The Commies love OWS!
The Nazis AND the Commies love OWS!
The Anti-Semites love OWS!
The Drug Dealers love OWS!
The Neo-Cannibals Love OWS!
Neo-Cannibals……?
scav
Oh no no no, another body blow to the daily self-esteem requirements of the gilded classes: even their immediate neighbors don’t recognize their fundamental importance to all that is meaningful and important. Quinnipiac University survey has NYCites backing OWS and banking regulations. Worse, if such can be imagined, it’s even being openly reported at that bastion of leftist propagandy, the ChiTrib. Oh the poor dears.
slag
@Jay in Oregon: His mental faculties were still acutely functional late in his life. We should all be so fortunate.
MikeJ
@eemom:
They drive me crazy.
Wait. Sorry, that’s the Fine Young Cannibals. Carry on.
Ohio Mom
@jl: @slag: Yeah, once you do a little googling, you find out their big anti-Semite interviewee is a homeless fellow who gives his name as Jesus…
There’s a youtube out there, somewhere (didn’t note where I was when I saw it) of an OWS spokesperson responding to “Jesus’s” remarks — he was quite clear that the group had discussed them and completely disavowed them.
I’m so tired of my co-religionists and others always crying anti-Semitism to smear the left.
opie jeanne
@jl: That’s what I thought, and hoped it was.
opie jeanne
@Ohio Mom: Thank you so much.

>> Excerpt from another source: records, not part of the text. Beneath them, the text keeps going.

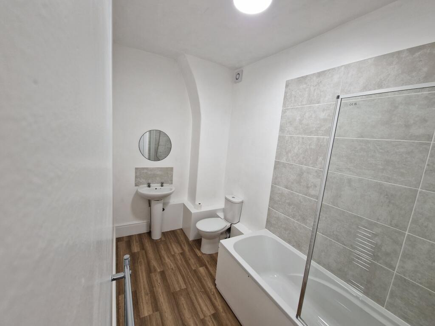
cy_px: 163
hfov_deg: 106.2
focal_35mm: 13
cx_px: 218
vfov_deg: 89.9
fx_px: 163
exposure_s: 1/50
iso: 160
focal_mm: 2.2
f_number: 2.2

I was running out the door when I saw it and posted my question here.
Just got back, am encouraging the friend who showed it to me to not forward it to anyone, nor to post it on her FB page.
opie jeanne
@eemom: May I quote you?
Neo Cannibals!
opie jeanne
@Ed in NJ: *major eyeroll*
Joel
@jl: Sims would be right.
Jay in Oregon
@slag:
It’s just an incredibly unflattering depiction.
sctrojan90
Most economists like this panel and others like Bernanke come from academic backgrounds so most likely they are with TIAA-CREF. I know Bernanke is 50-50 with TIAA guaranteed fund with stock and tips. I heard the guy on the right mention TIAA Real Estate fund. Ill bet some follow Yale CIO David Swenson and his methods.